- Former Planned Parenthood clinic director Abby Johnson says that medication abortions are far more dangerous than surgical abortions and that some doctors will not prescribe the medication because of its risks.
- Studies show that the incidence of adverse events following medication abortions is up to four times greater than the rate for surgical abortions.
- Planned Parenthood is extolling an “abortion-expansion” plan and seeks to perform equal numbers of surgical and medication abortions, Johnson said.
Medication abortions are far more dangerous than surgical abortions, former Planned Parenthood clinic director Abby Johnson told The Daily Caller News Foundation in an exclusive interview Wednesday.
“Medication abortions are significantly riskier than surgical abortions because there are follow-up appointments that are required, and a lot of women do not follow-up afterwards,” Johnson told TheDCNF by phone, explaining that the majority of deaths occur after “retained products of the fetus still in the uterus become septic.”
A medication abortion occurs when a woman takes a mifepristone pill at a clinic and a second pill of misoprostol between six and 48 hours later, usually at home, according to Planned Parenthood. The pill is used to end pregnancies up to 10 weeks.
Medication abortions are “really dangerous, and I’ve known physicians who won’t even prescribe the pill because of its risks,” said Johnson, adding that the lack of in-person patient interaction throughout the entire procedure makes it especially risky. The rate of women that came back for their follow-up appointments while Johnson was at Planned Parenthood was 50 percent.

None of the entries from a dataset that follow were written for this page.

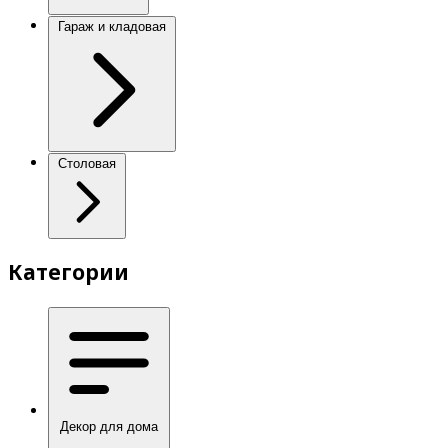
Гараж и кладовая
Столовая
Категории
Декор для дома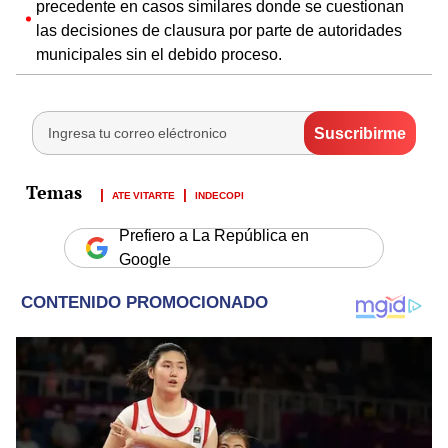
precedente en casos similares donde se cuestionan
las decisiones de clausura por parte de autoridades
municipales sin el debido proceso.
ATE VITARTE
INDECOPI
Prefiero a La República en
Google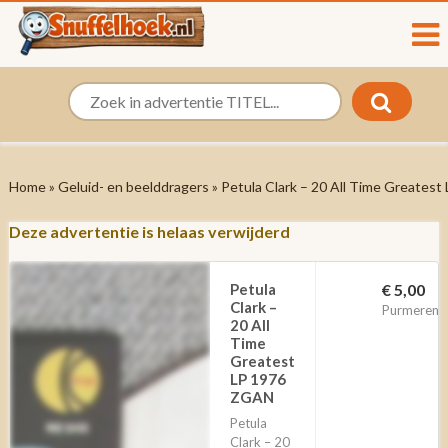
Home
»
Geluid- en beelddragers
» Petula Clark – 20 All Time Greates
Deze advertentie is helaas verwijderd
Petula
€ 5,00
Clark –
Purmerend
20 All
Time
Greatest
LP 1976
ZGAN
Petula
Clark – 20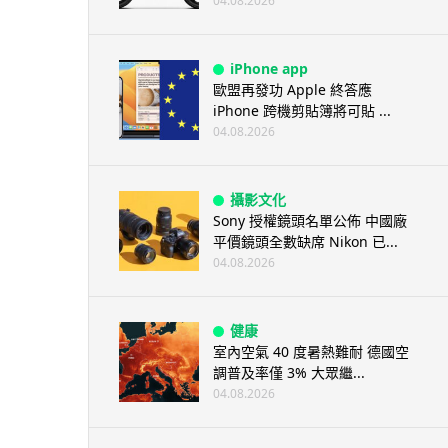
04.08.2026
iPhone app
歐盟再發功 Apple 終答應
iPhone 跨機剪貼簿將可貼 ...
04.08.2026
攝影文化
Sony 授權鏡頭名單公佈 中國廠
平價鏡頭全數缺席 Nikon 已...
04.08.2026
健康
室內空氣 40 度暑熱難耐 德國空
調普及率僅 3% 大眾繼...
04.08.2026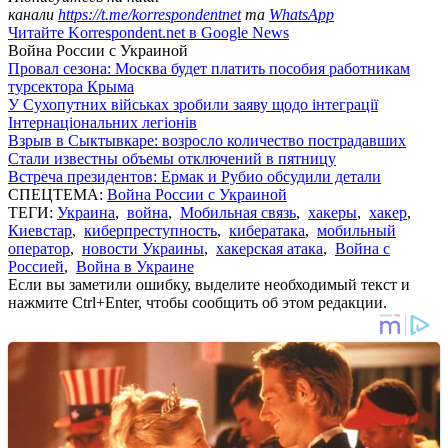
канали
https://t.me/korrespondentnet
та
WhatsApp
Читайте Korrespondent.net в Google News
Война России с Украиной
Провал сезона: Москва будет платить пособия работникам
турсектора Крыма
У Сухопутних військах зробили заяву щодо інтеграції
Інтернаціональних легіонів
Взрыв в Сыктывкаре: возросло количество пострадавших
Стали известны объемы отключений в пятницу
Встреча президентов: Ермак и Рубио обсудили детали
СПЕЦТЕМА:
Война России с Украиной
ТЕГИ:
Украина
,
война
,
Мобильная связь
,
хакеры
,
хакер
,
Киевстар
,
киберпреступность
,
кибератака
,
мобильный
оператор
,
новости Украины
,
хакерская атака
,
Война с
Россией
,
Война в Украине
Если вы заметили ошибку, выделите необходимый текст и
нажмите Ctrl+Enter, чтобы сообщить об этом редакции.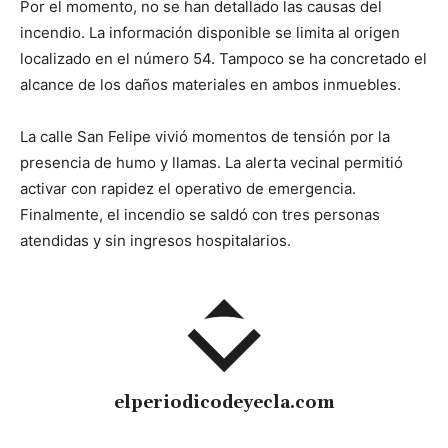
Por el momento, no se han detallado las causas del
incendio. La información disponible se limita al origen
localizado en el número 54. Tampoco se ha concretado el
alcance de los daños materiales en ambos inmuebles.
La calle San Felipe vivió momentos de tensión por la
presencia de humo y llamas. La alerta vecinal permitió
activar con rapidez el operativo de emergencia.
Finalmente, el incendio se saldó con tres personas
atendidas y sin ingresos hospitalarios.
elperiodicodeyecla.com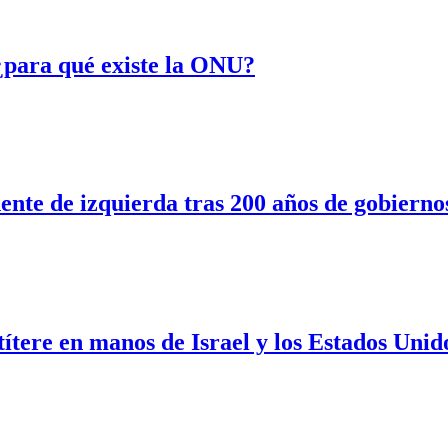
¿para qué existe la ONU?
ente de izquierda tras 200 años de gobierno
títere en manos de Israel y los Estados Unid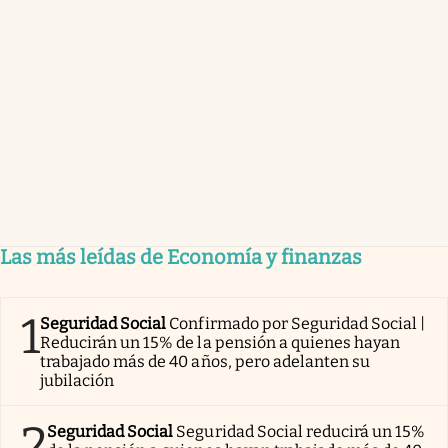
Las más leídas de Economía y finanzas
1
Seguridad Social
Confirmado por Seguridad Social |
Reducirán un 15% de la pensión a quienes hayan
trabajado más de 40 años, pero adelanten su
jubilación
2
Seguridad Social
Seguridad Social reducirá un 15%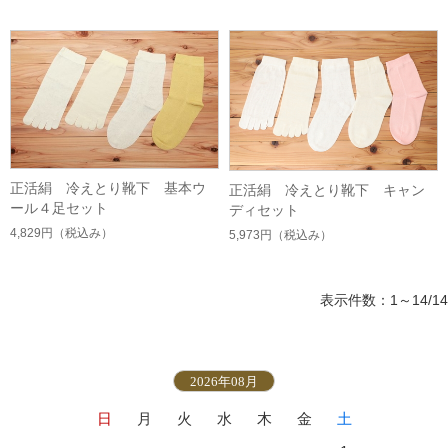
正活絹 冷えとり靴下 基本ウ
正活絹 冷えとり靴下 キャン
ール４足セット
ディセット
4,829円
（税込み）
5,973円
（税込み）
表示件数：1～14/14
2026年08月
日
月
火
水
木
金
土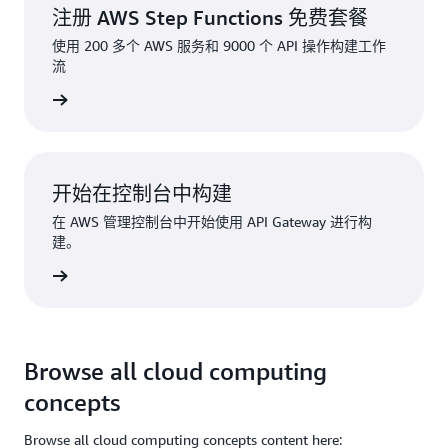
注册 AWS Step Functions 免费套餐
使用 200 多个 AWS 服务和 9000 个 API 操作构建工作
流
注册
开始在控制台中构建
在 AWS 管理控制台中开始使用 API Gateway 进行构
建。
登录
Browse all cloud computing
concepts
Browse all cloud computing concepts content here: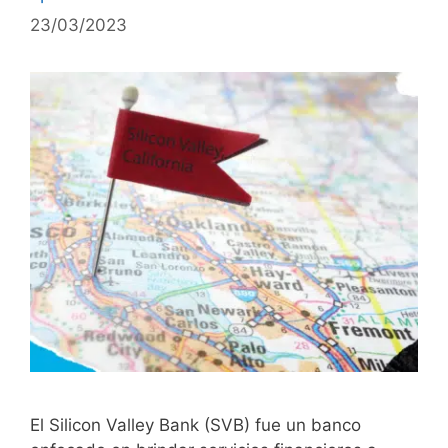
23/03/2023
El Silicon Valley Bank (SVB) fue un banco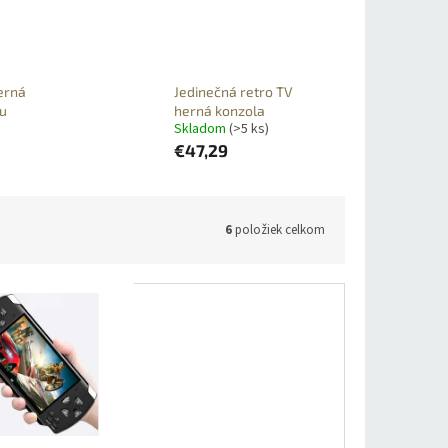
erná
Jedinečná retro TV
ou
herná konzola
Skladom
(>5 ks)
€47,29
6
položiek celkom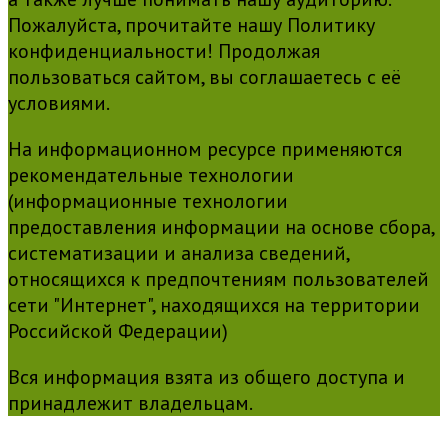
Пожалуйста, прочитайте нашу Политику
конфиденциальности! Продолжая
пользоваться сайтом, вы соглашаетесь с её
условиями.
На информационном ресурсе применяются
рекомендательные технологии
(информационные технологии
предоставления информации на основе сбора,
систематизации и анализа сведений,
относящихся к предпочтениям пользователей
сети "Интернет", находящихся на территории
Российской Федерации)
Вся информация взята из общего доступа и
принадлежит владельцам.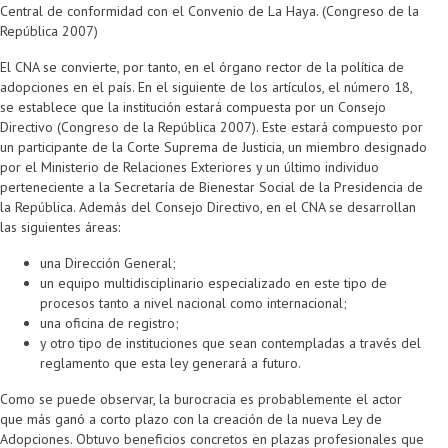
Central de conformidad con el Convenio de La Haya. (Congreso de la
República 2007)
El CNA se convierte, por tanto, en el órgano rector de la política de
adopciones en el país. En el siguiente de los artículos, el número 18,
se establece que la institución estará compuesta por un Consejo
Directivo (Congreso de la República 2007). Este estará compuesto por
un participante de la Corte Suprema de Justicia, un miembro designado
por el Ministerio de Relaciones Exteriores y un último individuo
perteneciente a la Secretaría de Bienestar Social de la Presidencia de
la República. Además del Consejo Directivo, en el CNA se desarrollan
las siguientes áreas:
una Dirección General;
un equipo multidisciplinario especializado en este tipo de
procesos tanto a nivel nacional como internacional;
una oficina de registro;
y otro tipo de instituciones que sean contempladas a través del
reglamento que esta ley generará a futuro.
Como se puede observar, la burocracia es probablemente el actor
que más ganó a corto plazo con la creación de la nueva Ley de
Adopciones. Obtuvo beneficios concretos en plazas profesionales que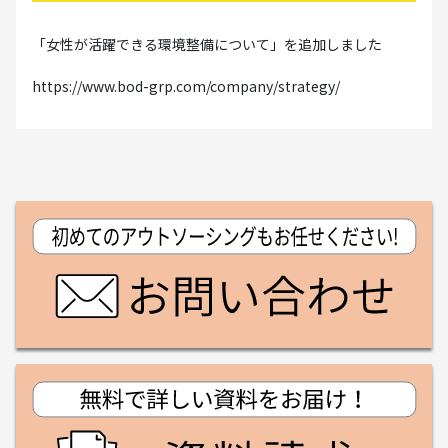
「女性が活躍できる環境整備について」を追加しました
https://www.bod-grp.com/company/strategy/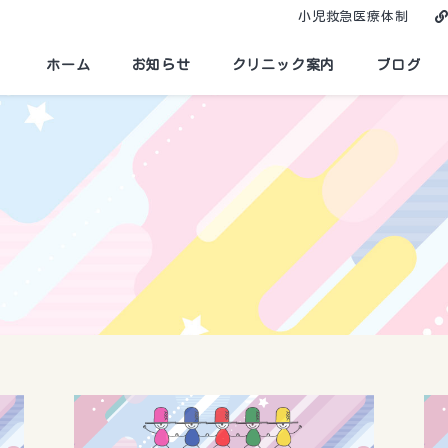
小児救急医療体制
ホーム
お知らせ
クリニック案内
ブログ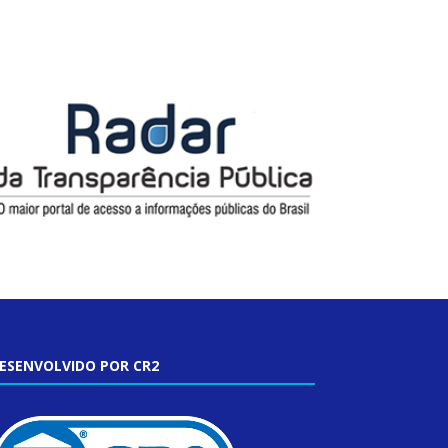
ESENVOLVIDO POR CR2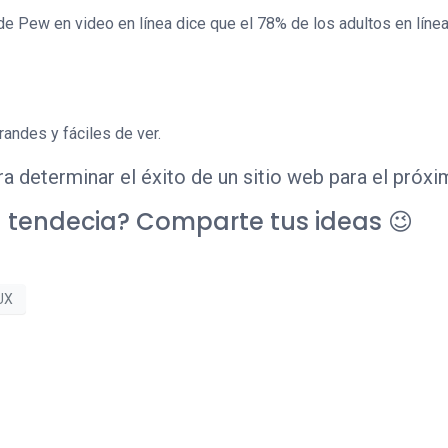
de Pew en video en línea dice que el 78% de los adultos en lín
ndes y fáciles de ver.
a determinar el éxito de un sitio web para el próxi
a tendecia? Comparte tus ideas 😉
UX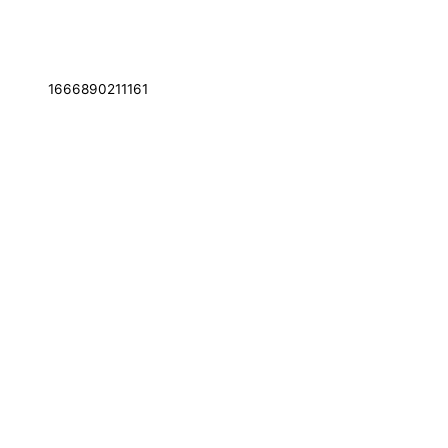
1666890211161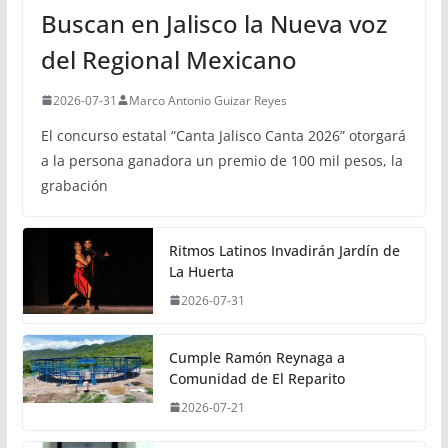
Buscan en Jalisco la Nueva voz
del Regional Mexicano
2026-07-31
Marco Antonio Guizar Reyes
El concurso estatal “Canta Jalisco Canta 2026” otorgará
a la persona ganadora un premio de 100 mil pesos, la
grabación
Ritmos Latinos Invadirán Jardín de
La Huerta
2026-07-31
Cumple Ramón Reynaga a
Comunidad de El Reparito
2026-07-21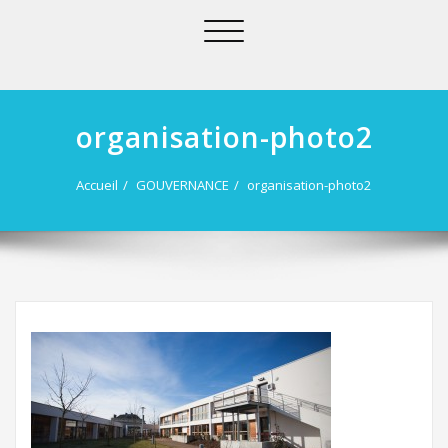
Afficher/masquer
la
navigation
organisation-photo2
Accueil
GOUVERNANCE
organisation-photo2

Planned Parenthood workers don’t inform the women having medication abortions about the risks or what to expect, according to Johnson. “Women think that’s medication abortions are more natural and that’s a lie,” Johnson said. “It’s not uncommon to bleed for six to eight weeks,” after the abortion according to Johnson. She added that women often expel “blood clots the size of lemons.”
Johnson worked at a Planned Parenthood clinic in Bryan, Texas, until 2009 when she left the organization. She had a medication abortion before she became pro-life.
Women often expel the baby in their home and then flush it down the toilet, leading to emotional trauma and ramifications that haven’t been studied, said Johnson. “There’s no peer-reviewed data and we have no idea of the sheer trauma it causes women,” Johnson said.
“Hemorrhage complications were frequent, and women were going to the ER all the time, retaining dead fetuses,” Johnson said. “If a woman experienced complications and lived 90 miles from ER, she could die in that time,” she continued.
“There were always complications,” Johnson added, saying that she advocated for surgical abortion abortions instead of medication abortions while she worked at the clinic because they are safer.
Medication abortions have a higher rate of complications than surgical abortions, according to a University of California San Francisco December 2014 study that analyzed data from over 50,000 U.S. women who obtained abortions between 2009 and 2010. The overall rate of complications is low, according to the study.
A Finish study reported similar findings. Over 42,600 Finish women who had abortions between 2000 and 2006 were followed until 42 days post-abortion, in a study published October 2009. The overall incidence of adverse events was nearly four times higher for medication abortions at 20 percent compared with surgical abortions at 5.6 percent, according to the National Institutes of Health.
Planned Parenthood’s goal is to have equal numbers of surgical and medication abortions, according to Johnson. “They’re not interested in keeping women safe and not interested in women’s health,” she said.
The abortion organization is pushing medication abortions because it’s cost-effective, according to Johnson. Planned Parenthood charges women between $440 and $682 for a medication abortion in Texas. It pays only $82 for the combined medicines, according to Johnson. They also pay physicians assisting in medication abortions half what they pay those performing surgical abortions. “It’s cost-saving,” Johnson said.
Complications from the abortion pill have risen in Ohio, according to a July 20 Operation Rescue report. There were 106 complications due to pill-induced abortions in 2017, a 44 percent increase from 2016 and an 87 percent increase from 2014.
Operation Rescue is a pro-life organization that “[takes] direct action to restore legal personhood to the pre-born,” according to its website.
Johnson doesn’t think Planned Parenthood’s new president, Dr. Leana Wen, will do a better job than former President Cecile Richards. “Wen has a false view of what Planned Parenthood is actually doing. She is out of touch with the organization’s abortion-expansion plan,” Johnson said.
Wen touts the fact that she is an ER doctor, but doesn’t understand that medication abortions are sending women directly there, according to Johnson. “Medication abortion is an at-home abortion. If she’s worried about at-home abortions, Planned Parenthood should stop medication abortion,” Johnson said.
Wen said that the Planned Parenthood offers “live-saving care,” in a Monday interview on “CBS This Morning.”
Johnson is the founder of pro-life group And Then There Were None (ATTWN), which helps abortion workers leave the industry. It also helps women who’ve had abortions and are suffering. The group has helped over 400 abortion workers leave their jobs since its founding in 2012.
Planned Parenthood did not immediately respond to TheDCNF’s request for comment.